# 10 Fußballerwitze



## krawutz (9 März 2013)

*Völler, Kirsten und Basler stehen dereinst vor der Himmelspforte.
Gott nimmt sie in Empfang und sagt: „Alle, die ein gutes Lebenswerk hinter sich haben, können in den Himmel.“
Gott: „Sag mir, Rudi, was du geleistet hast!“
Rudi: „Ich war immer ein gutes Vorbild für die Jugend.“
Gott: „Ok, komm herein.“
Gott: „Und was ist mit dir, Ulf?“
Ulf: „Ich habe viele Mannschaften vor Blamagen bewahrt.“
Auch das war in Ordnung und nun war Mario an der Reihe.
“Sag mir, mein Sohn.......“
“......erstens bin ich nicht dein Sohn, zweitens geht dich gar nichts an, was ich da unten so getrieben habe und drittens : RUNTER VON MEINEM PLATZ !!!“


Häßler, Littbarski und Thon gehen in eine Kneipe. 
Thon ruft dem Wirt zu : "Drei Kurze!" 
Der entgegnet: "Das sehe ich, aber was wollt ihr trinken?"


Der Mannschaftsarzt einer Fußballmannschaft sagte zum Thema Doping :
"Doping im Fußball bringt nix - das Zeug muss in die Spieler !"

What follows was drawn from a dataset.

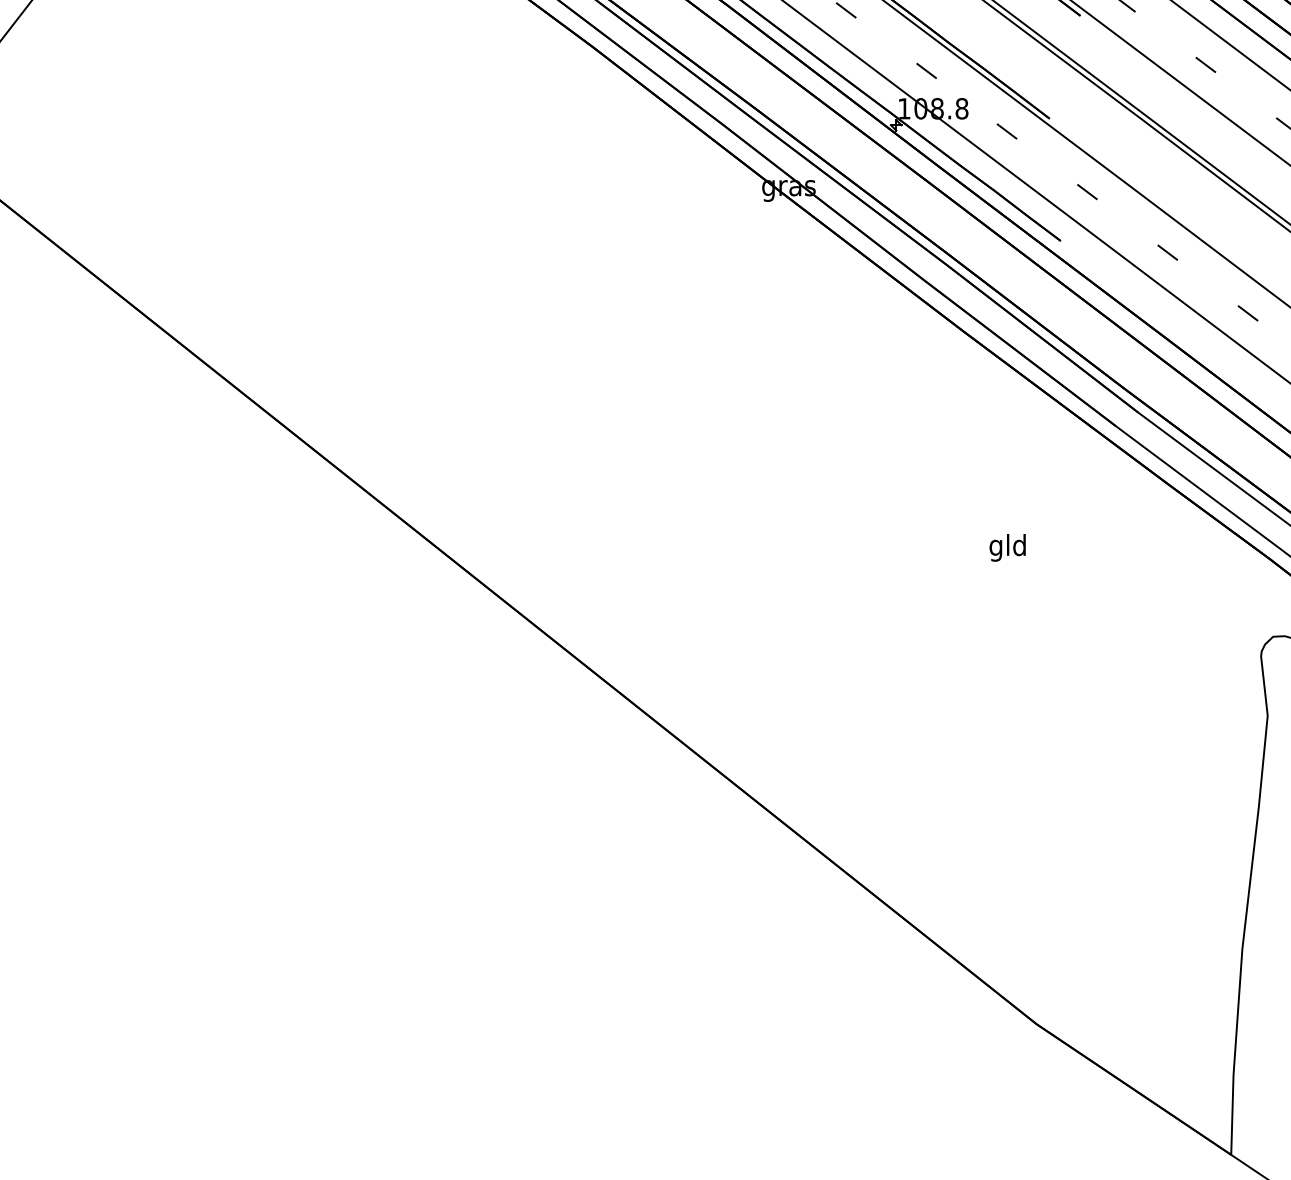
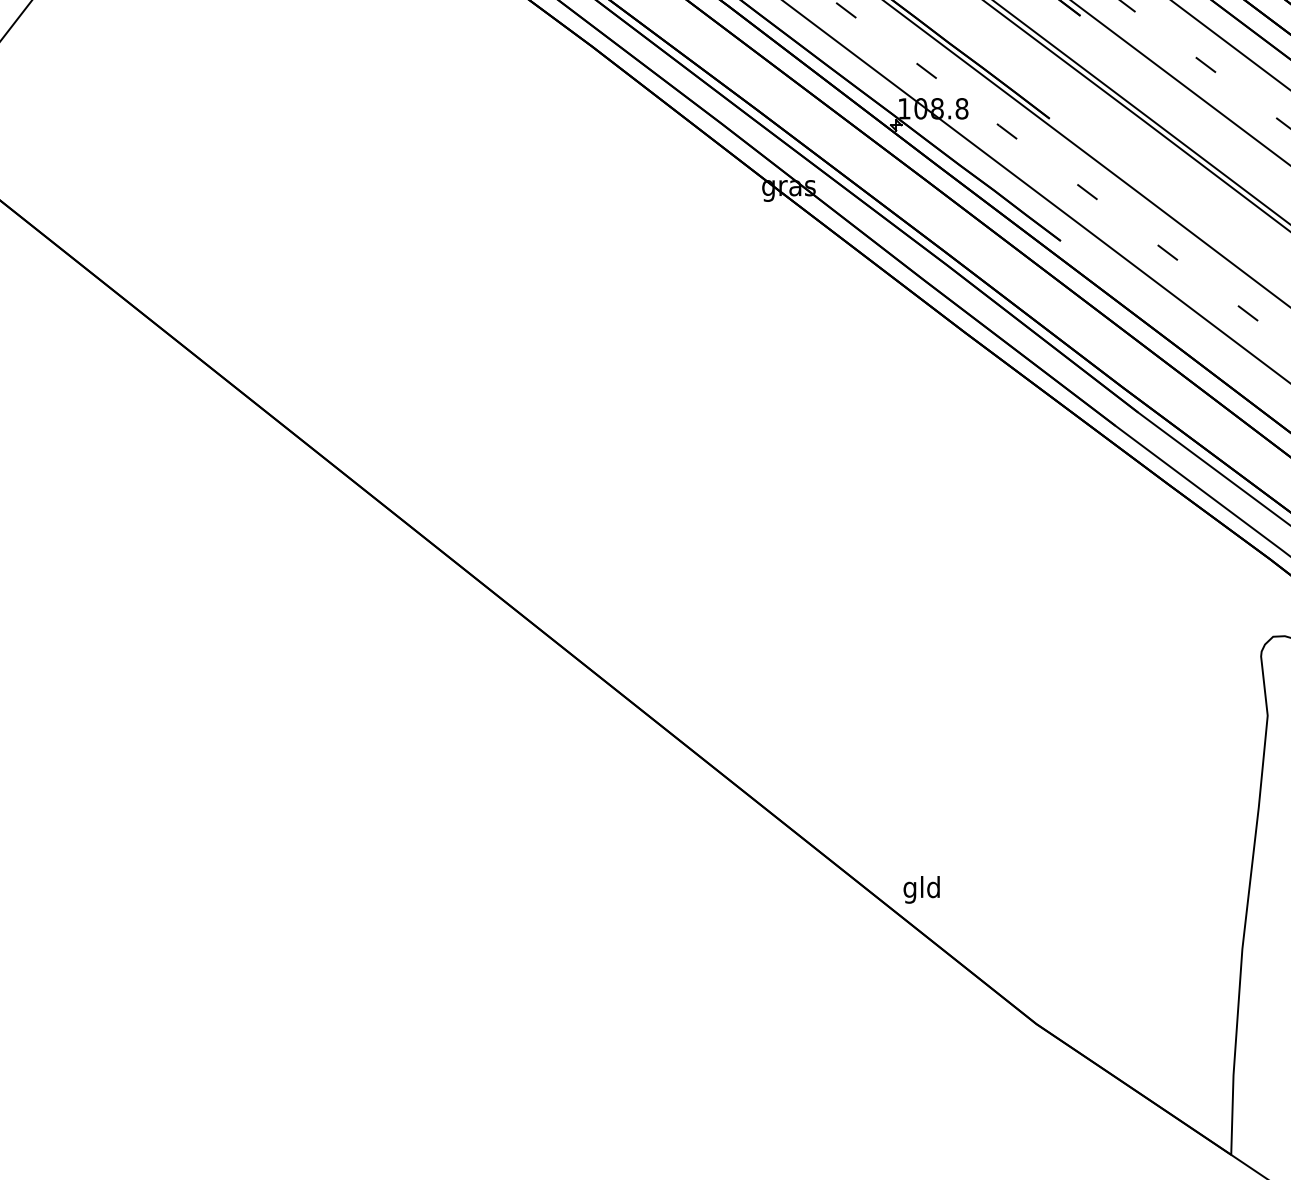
text at (1007, 547) position: (1007, 547) -> (921, 889)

Der Teufel besucht Petrus und fragt ihn, ob man nicht mal ein Fußballspiel Himmel gegen Hölle machen könnte. Petrus hat dafür nur ein Lächeln übrig: "Glaubt ihr, dass ihr auch nur die geringste Chance habt? Sämtliche guten Fußballspieler sind im Himmel: Pele, Beckenbauer, Charlton, Di Stefano, Müller, Maradona, Ronaldo... " 
Der Teufel lächelt zurück: "Aber wir haben die Schiedsrichter!"


Fußball-EM in Paris. Eine leichtes Mädchen hat sich auf den linken Oberschenkel das Gesicht von Maradonna und auf den rechten das von Rummenigge tätowieren lassen. Zu jedem Kunden sagt sie: "Wenn du errätst, wer das ist, kostet es nichts."
Der erste sagt: "Maradonna kenne ich, den anderen nicht."
Der nächste sagt: "Rummenigge kenne ich, den anderen nicht."
Der dritte sagt: "Die beiden rechts und links kenne ich nicht, aber der in der Mitte, das ist Paul Breitner !"


Ein Fußballnationalspieler wird gefragt, was er an diesem Sport so schön fände.
"Das Spielen ist schön, das Geld ist auch gut, aber am meisten Spaß macht es mir, mich vor 20 Millionen Zuschauern am Sack zu kratzen..."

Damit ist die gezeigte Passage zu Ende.